INSTRUCTIONS FOR THE TASK:
When a line contains the string "railway", it counts once; give the total of such lines in the entries below and nothing else.

Saved data entries:
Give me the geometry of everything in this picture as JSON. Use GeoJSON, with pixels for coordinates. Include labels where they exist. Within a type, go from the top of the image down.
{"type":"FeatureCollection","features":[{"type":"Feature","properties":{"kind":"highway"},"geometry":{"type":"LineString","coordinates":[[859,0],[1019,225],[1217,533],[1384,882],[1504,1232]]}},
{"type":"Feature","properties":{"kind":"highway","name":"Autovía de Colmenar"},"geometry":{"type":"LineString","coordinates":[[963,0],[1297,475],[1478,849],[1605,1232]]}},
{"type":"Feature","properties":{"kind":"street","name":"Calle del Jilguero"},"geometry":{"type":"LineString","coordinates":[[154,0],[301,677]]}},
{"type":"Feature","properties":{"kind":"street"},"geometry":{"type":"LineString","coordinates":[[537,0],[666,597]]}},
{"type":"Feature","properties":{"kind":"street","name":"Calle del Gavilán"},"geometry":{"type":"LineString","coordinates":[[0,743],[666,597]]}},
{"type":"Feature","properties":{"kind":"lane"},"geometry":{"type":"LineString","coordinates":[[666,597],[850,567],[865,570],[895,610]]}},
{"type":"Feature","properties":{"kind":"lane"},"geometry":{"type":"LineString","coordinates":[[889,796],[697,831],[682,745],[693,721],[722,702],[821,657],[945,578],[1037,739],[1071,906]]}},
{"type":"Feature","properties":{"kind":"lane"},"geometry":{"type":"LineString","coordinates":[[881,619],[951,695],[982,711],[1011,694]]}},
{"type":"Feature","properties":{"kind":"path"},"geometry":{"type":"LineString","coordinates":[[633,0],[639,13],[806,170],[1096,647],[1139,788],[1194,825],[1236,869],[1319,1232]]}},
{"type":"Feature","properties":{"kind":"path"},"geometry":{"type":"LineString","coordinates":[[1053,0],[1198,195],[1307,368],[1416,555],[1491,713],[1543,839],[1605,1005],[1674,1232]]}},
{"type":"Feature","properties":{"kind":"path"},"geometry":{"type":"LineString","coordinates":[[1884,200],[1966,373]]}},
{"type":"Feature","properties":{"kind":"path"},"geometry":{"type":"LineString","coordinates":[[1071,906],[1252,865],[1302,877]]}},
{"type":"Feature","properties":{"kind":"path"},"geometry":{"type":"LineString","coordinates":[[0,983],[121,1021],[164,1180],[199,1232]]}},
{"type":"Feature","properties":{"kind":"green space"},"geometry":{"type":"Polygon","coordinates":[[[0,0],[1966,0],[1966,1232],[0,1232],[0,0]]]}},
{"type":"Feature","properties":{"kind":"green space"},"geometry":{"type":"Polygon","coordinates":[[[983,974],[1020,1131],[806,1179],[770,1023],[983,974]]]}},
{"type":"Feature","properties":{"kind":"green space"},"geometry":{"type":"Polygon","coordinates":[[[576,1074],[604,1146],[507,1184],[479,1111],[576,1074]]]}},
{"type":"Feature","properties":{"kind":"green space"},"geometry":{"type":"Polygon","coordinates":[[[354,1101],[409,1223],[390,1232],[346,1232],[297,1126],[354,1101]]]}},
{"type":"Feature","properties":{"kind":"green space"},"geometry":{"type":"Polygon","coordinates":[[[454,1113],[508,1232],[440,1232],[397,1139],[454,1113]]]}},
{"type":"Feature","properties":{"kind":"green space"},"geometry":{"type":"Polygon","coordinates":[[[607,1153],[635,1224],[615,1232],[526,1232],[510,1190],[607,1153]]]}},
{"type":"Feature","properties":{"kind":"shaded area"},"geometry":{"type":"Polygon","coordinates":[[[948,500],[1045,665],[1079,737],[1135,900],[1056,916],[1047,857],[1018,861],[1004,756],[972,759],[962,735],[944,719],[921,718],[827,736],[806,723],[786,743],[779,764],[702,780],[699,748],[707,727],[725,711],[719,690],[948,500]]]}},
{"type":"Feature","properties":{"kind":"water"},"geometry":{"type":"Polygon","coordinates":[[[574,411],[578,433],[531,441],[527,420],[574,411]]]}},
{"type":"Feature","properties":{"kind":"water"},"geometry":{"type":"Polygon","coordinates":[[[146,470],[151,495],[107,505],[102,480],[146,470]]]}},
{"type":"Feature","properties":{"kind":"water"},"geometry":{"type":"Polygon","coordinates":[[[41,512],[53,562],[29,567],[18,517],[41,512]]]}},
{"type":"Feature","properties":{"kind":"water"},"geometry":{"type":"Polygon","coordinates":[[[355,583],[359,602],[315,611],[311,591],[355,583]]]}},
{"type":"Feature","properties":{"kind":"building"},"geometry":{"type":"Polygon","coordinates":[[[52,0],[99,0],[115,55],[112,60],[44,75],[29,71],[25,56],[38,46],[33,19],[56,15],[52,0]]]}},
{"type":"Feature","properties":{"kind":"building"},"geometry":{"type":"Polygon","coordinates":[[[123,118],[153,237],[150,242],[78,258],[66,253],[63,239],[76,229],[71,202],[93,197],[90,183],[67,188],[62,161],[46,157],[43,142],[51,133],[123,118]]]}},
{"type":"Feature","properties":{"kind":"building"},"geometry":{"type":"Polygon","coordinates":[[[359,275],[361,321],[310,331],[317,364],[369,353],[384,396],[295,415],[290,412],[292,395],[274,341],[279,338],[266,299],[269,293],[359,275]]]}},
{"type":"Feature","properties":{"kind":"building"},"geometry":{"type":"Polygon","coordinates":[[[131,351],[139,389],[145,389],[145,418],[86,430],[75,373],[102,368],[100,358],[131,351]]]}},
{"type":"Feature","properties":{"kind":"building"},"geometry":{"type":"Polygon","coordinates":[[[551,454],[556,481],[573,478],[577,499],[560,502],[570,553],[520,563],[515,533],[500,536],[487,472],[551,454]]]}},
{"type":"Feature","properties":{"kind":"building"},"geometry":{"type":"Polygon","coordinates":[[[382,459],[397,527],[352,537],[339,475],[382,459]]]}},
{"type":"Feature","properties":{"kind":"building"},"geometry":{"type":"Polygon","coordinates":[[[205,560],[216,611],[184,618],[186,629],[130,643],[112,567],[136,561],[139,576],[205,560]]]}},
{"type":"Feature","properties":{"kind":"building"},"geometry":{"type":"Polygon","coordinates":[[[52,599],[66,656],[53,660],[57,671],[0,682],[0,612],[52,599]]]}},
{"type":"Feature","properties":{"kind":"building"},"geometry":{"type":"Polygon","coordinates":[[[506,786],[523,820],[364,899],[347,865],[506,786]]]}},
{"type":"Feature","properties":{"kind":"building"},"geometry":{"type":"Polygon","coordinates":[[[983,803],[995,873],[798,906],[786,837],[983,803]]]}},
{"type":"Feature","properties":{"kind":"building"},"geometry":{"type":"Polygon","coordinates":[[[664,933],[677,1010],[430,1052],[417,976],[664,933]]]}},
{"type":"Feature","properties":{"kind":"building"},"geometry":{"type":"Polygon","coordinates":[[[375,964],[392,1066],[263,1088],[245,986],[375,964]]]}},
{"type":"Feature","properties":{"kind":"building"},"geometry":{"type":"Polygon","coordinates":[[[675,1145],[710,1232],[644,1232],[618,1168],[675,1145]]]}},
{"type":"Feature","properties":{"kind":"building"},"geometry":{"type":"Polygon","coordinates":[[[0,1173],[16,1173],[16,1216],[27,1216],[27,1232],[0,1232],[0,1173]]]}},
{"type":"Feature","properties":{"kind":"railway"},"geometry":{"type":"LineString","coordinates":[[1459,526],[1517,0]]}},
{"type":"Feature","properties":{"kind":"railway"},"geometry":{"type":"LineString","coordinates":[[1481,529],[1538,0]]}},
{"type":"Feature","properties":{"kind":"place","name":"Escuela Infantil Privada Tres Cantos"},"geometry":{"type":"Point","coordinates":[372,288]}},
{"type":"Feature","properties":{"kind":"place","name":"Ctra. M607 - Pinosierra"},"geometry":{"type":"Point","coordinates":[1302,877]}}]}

TASK OUTPUT:
2